One of the biggest criticisms of controversial blood-testing startup Theranos has been simple: Where’s the data?
We may finally know — at least as soon as this summer.
Theranos CEO Elizabeth Holmes is scheduled to present data on the company’s proprietary blood test on August 1, 2016 in Philadelphia at the annual American Association for Clinical Chemistry conference.
This will be the first time Theranos has presented its data at a scientific conference according to the AACC, and it will include data on Theranos’ proprietary finger-prick test and small collection system.
The AACC is an organisation of professionals in the clinical laboratory field, including physicians, researchers, and lab professionals.
“AACC members have been asking for this information, and we are thrilled that Ms. Holmes is presenting the science behind the technology for the first time at AACC, the premier scientific forum for laboratory medicine,” AACC CEO Janet B. Kreizman said in a news release.
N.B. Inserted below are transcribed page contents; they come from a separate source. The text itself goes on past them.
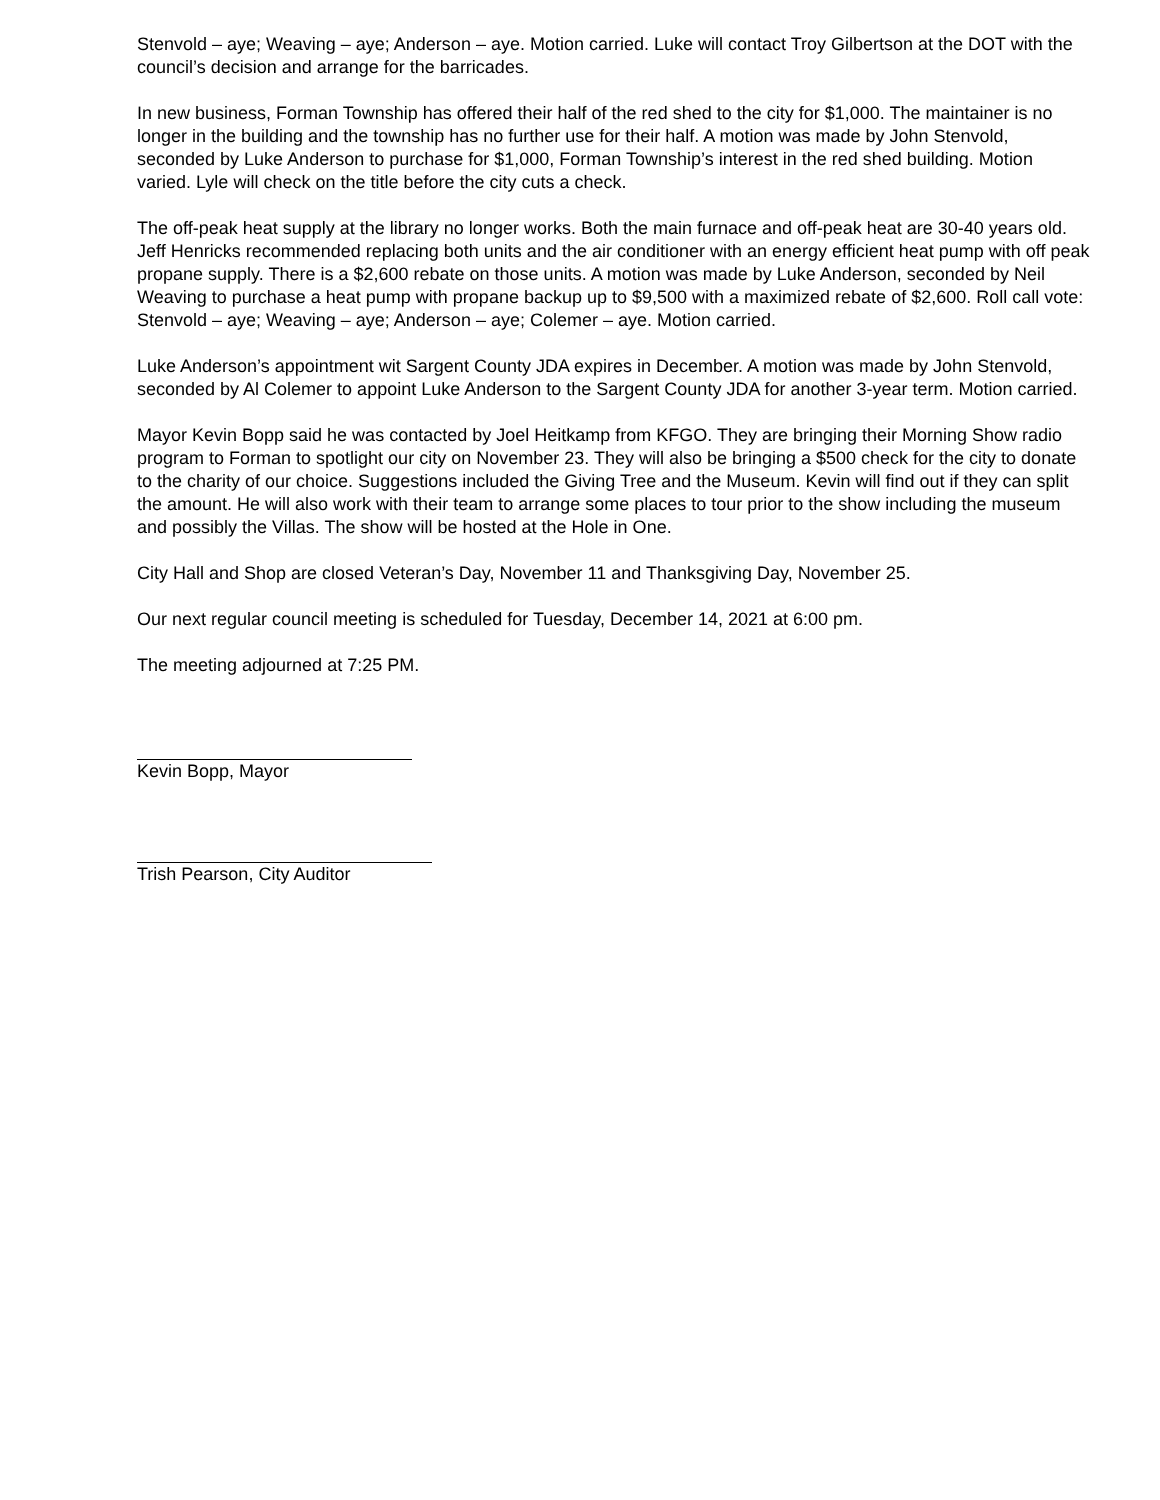Stenvold – aye; Weaving – aye; Anderson – aye. Motion carried. Luke will contact Troy Gilbertson at the DOT with the council’s decision and arrange for the barricades.
In new business, Forman Township has offered their half of the red shed to the city for $1,000. The maintainer is no longer in the building and the township has no further use for their half. A motion was made by John Stenvold, seconded by Luke Anderson to purchase for $1,000, Forman Township’s interest in the red shed building. Motion varied. Lyle will check on the title before the city cuts a check.
The off-peak heat supply at the library no longer works. Both the main furnace and off-peak heat are 30-40 years old. Jeff Henricks recommended replacing both units and the air conditioner with an energy efficient heat pump with off peak propane supply. There is a $2,600 rebate on those units. A motion was made by Luke Anderson, seconded by Neil Weaving to purchase a heat pump with propane backup up to $9,500 with a maximized rebate of $2,600. Roll call vote: Stenvold – aye; Weaving – aye; Anderson – aye; Colemer – aye. Motion carried.
Luke Anderson’s appointment wit Sargent County JDA expires in December. A motion was made by John Stenvold, seconded by Al Colemer to appoint Luke Anderson to the Sargent County JDA for another 3-year term. Motion carried.
Mayor Kevin Bopp said he was contacted by Joel Heitkamp from KFGO. They are bringing their Morning Show radio program to Forman to spotlight our city on November 23. They will also be bringing a $500 check for the city to donate to the charity of our choice. Suggestions included the Giving Tree and the Museum. Kevin will find out if they can split the amount. He will also work with their team to arrange some places to tour prior to the show including the museum and possibly the Villas. The show will be hosted at the Hole in One.
City Hall and Shop are closed Veteran’s Day, November 11 and Thanksgiving Day, November 25.
Our next regular council meeting is scheduled for Tuesday, December 14, 2021 at 6:00 pm.
The meeting adjourned at 7:25 PM.
Kevin Bopp, Mayor
Trish Pearson, City Auditor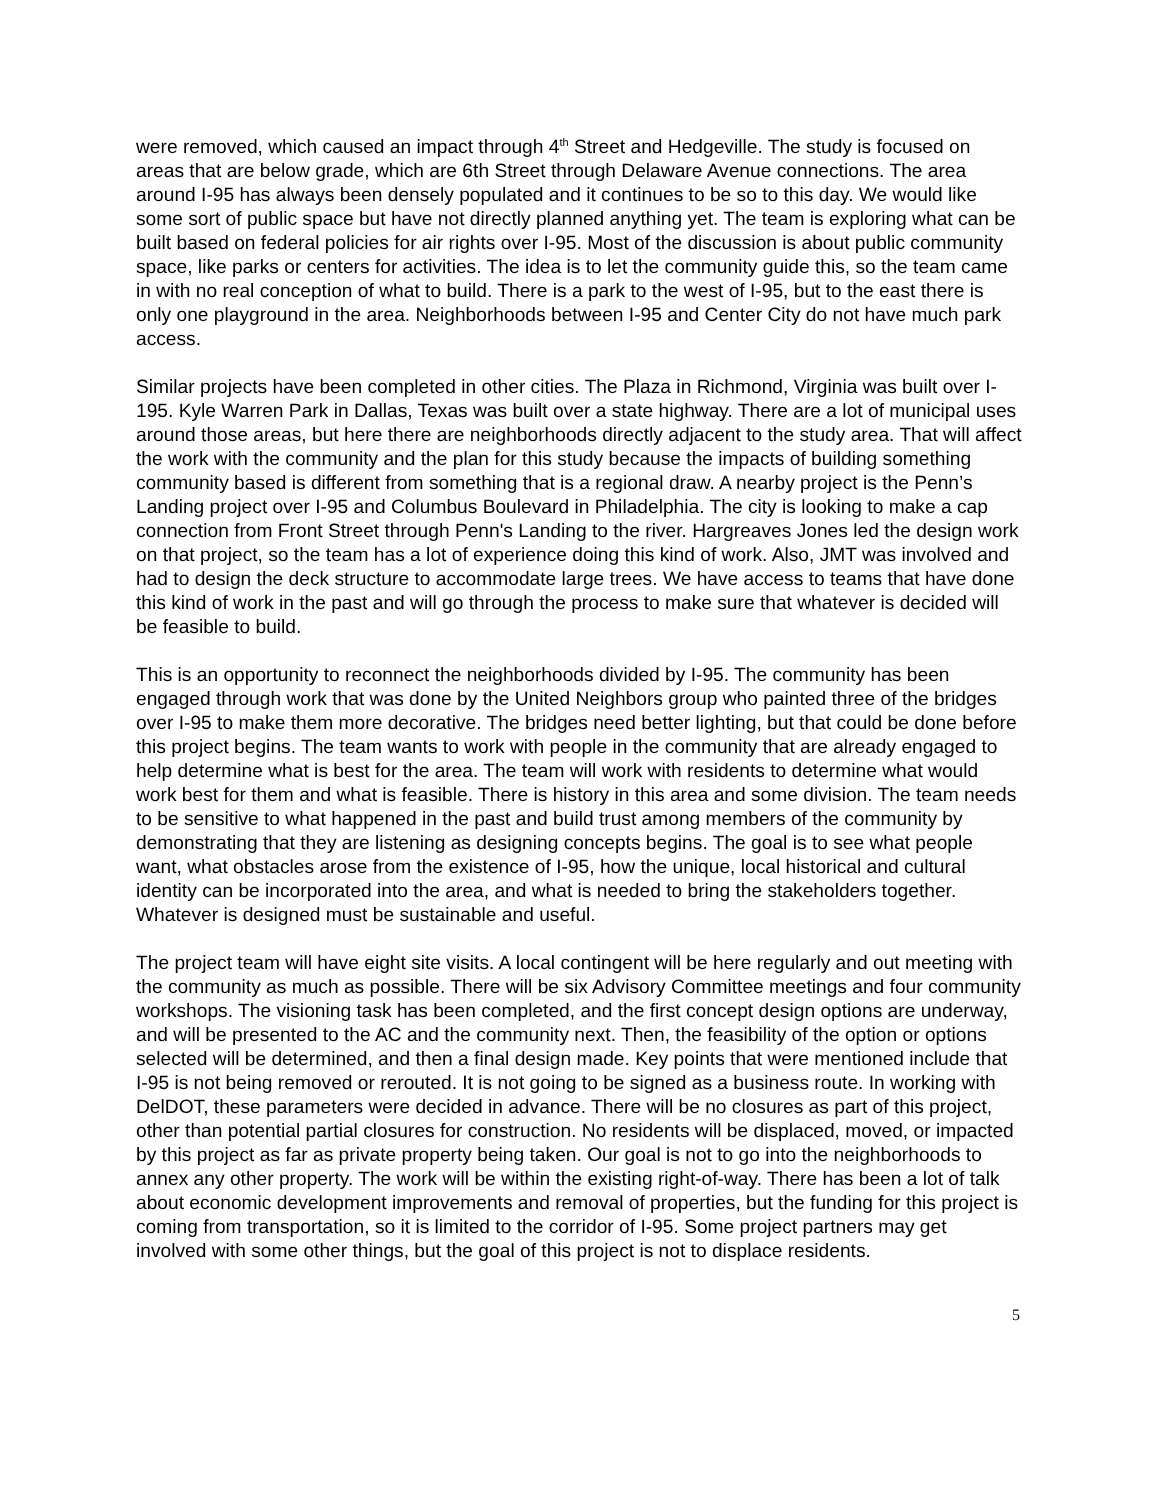were removed, which caused an impact through 4<sup>th</sup> Street and Hedgeville. The study is focused on areas that are below grade, which are 6th Street through Delaware Avenue connections. The area around I-95 has always been densely populated and it continues to be so to this day. We would like some sort of public space but have not directly planned anything yet. The team is exploring what can be built based on federal policies for air rights over I-95. Most of the discussion is about public community space, like parks or centers for activities. The idea is to let the community guide this, so the team came in with no real conception of what to build. There is a park to the west of I-95, but to the east there is only one playground in the area. Neighborhoods between I-95 and Center City do not have much park access.
Similar projects have been completed in other cities. The Plaza in Richmond, Virginia was built over I-195. Kyle Warren Park in Dallas, Texas was built over a state highway. There are a lot of municipal uses around those areas, but here there are neighborhoods directly adjacent to the study area. That will affect the work with the community and the plan for this study because the impacts of building something community based is different from something that is a regional draw. A nearby project is the Penn’s Landing project over I-95 and Columbus Boulevard in Philadelphia. The city is looking to make a cap connection from Front Street through Penn's Landing to the river. Hargreaves Jones led the design work on that project, so the team has a lot of experience doing this kind of work. Also, JMT was involved and had to design the deck structure to accommodate large trees. We have access to teams that have done this kind of work in the past and will go through the process to make sure that whatever is decided will be feasible to build.
This is an opportunity to reconnect the neighborhoods divided by I-95. The community has been engaged through work that was done by the United Neighbors group who painted three of the bridges over I-95 to make them more decorative. The bridges need better lighting, but that could be done before this project begins. The team wants to work with people in the community that are already engaged to help determine what is best for the area. The team will work with residents to determine what would work best for them and what is feasible. There is history in this area and some division. The team needs to be sensitive to what happened in the past and build trust among members of the community by demonstrating that they are listening as designing concepts begins. The goal is to see what people want, what obstacles arose from the existence of I-95, how the unique, local historical and cultural identity can be incorporated into the area, and what is needed to bring the stakeholders together. Whatever is designed must be sustainable and useful.
The project team will have eight site visits. A local contingent will be here regularly and out meeting with the community as much as possible. There will be six Advisory Committee meetings and four community workshops. The visioning task has been completed, and the first concept design options are underway, and will be presented to the AC and the community next. Then, the feasibility of the option or options selected will be determined, and then a final design made. Key points that were mentioned include that I-95 is not being removed or rerouted. It is not going to be signed as a business route. In working with DelDOT, these parameters were decided in advance. There will be no closures as part of this project, other than potential partial closures for construction. No residents will be displaced, moved, or impacted by this project as far as private property being taken. Our goal is not to go into the neighborhoods to annex any other property. The work will be within the existing right-of-way. There has been a lot of talk about economic development improvements and removal of properties, but the funding for this project is coming from transportation, so it is limited to the corridor of I-95. Some project partners may get involved with some other things, but the goal of this project is not to displace residents.
5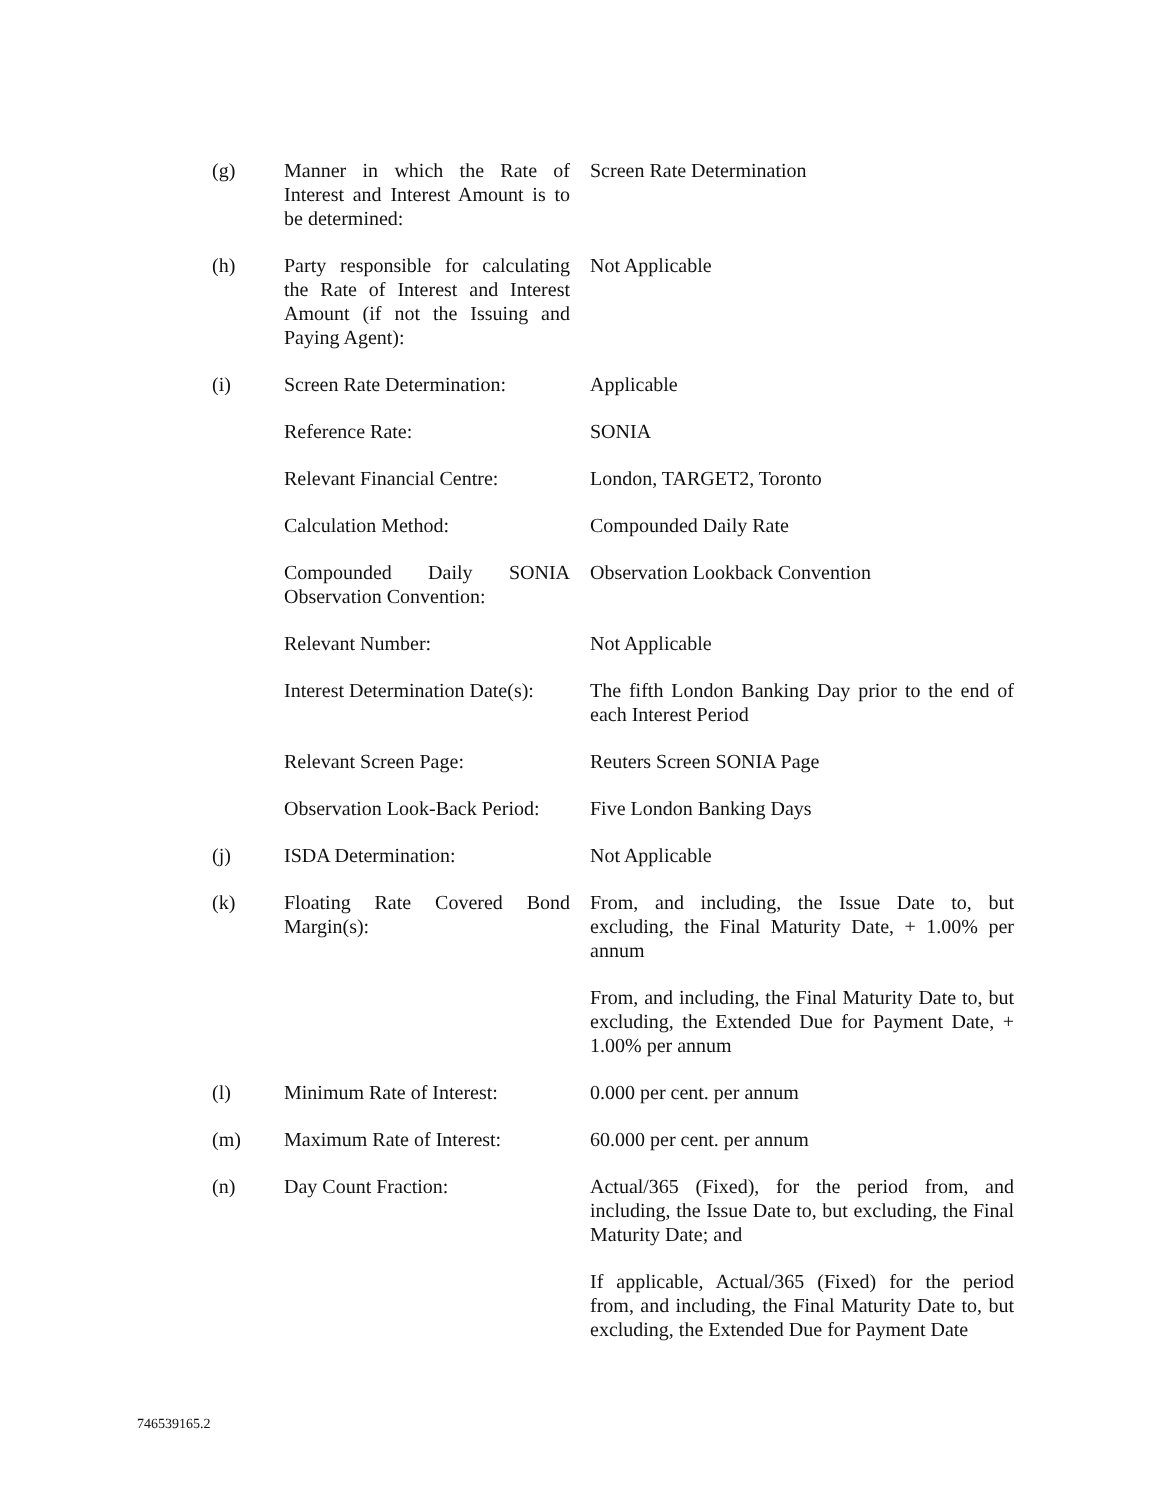| (g) | Manner in which the Rate of Interest and Interest Amount is to be determined: | Screen Rate Determination |
| (h) | Party responsible for calculating the Rate of Interest and Interest Amount (if not the Issuing and Paying Agent): | Not Applicable |
| (i) | Screen Rate Determination: | Applicable |
| | Reference Rate: | SONIA |
| | Relevant Financial Centre: | London, TARGET2, Toronto |
| | Calculation Method: | Compounded Daily Rate |
| | Compounded Daily SONIA Observation Convention: | Observation Lookback Convention |
| | Relevant Number: | Not Applicable |
| | Interest Determination Date(s): | The fifth London Banking Day prior to the end of each Interest Period |
| | Relevant Screen Page: | Reuters Screen SONIA Page |
| | Observation Look-Back Period: | Five London Banking Days |
| (j) | ISDA Determination: | Not Applicable |
| (k) | Floating Rate Covered Bond Margin(s): | From, and including, the Issue Date to, but excluding, the Final Maturity Date, + 1.00% per annum |
| | | From, and including, the Final Maturity Date to, but excluding, the Extended Due for Payment Date, + 1.00% per annum |
| (l) | Minimum Rate of Interest: | 0.000 per cent. per annum |
| (m) | Maximum Rate of Interest: | 60.000 per cent. per annum |
| (n) | Day Count Fraction: | Actual/365 (Fixed), for the period from, and including, the Issue Date to, but excluding, the Final Maturity Date; and |
| | | If applicable, Actual/365 (Fixed) for the period from, and including, the Final Maturity Date to, but excluding, the Extended Due for Payment Date |
746539165.2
Theranos board member David Boies told Bloomberg that some data will also be released before the start of the conference.
Theranos has come under fire over the last six months regarding the accuracy of its blood tests, particularly its finger-prick tests that only require a small amount of blood. Theranos has not publicly released any data on how well its tests work in comparison to standard blood tests, though in recent weeks the company has added a scientific advisory board tasked in part with finding ways to present data to the scientific community.
In the meantime, the company has been facing ongoing investigations by the SEC and the US Attorney’s Office, and it has stopped running tests out of its northern California laboratory until things with the Centres for Medicare and Medicaid, which has issued the company warning letters, is straightened out.
Theranos did not immediately respond to request for comment.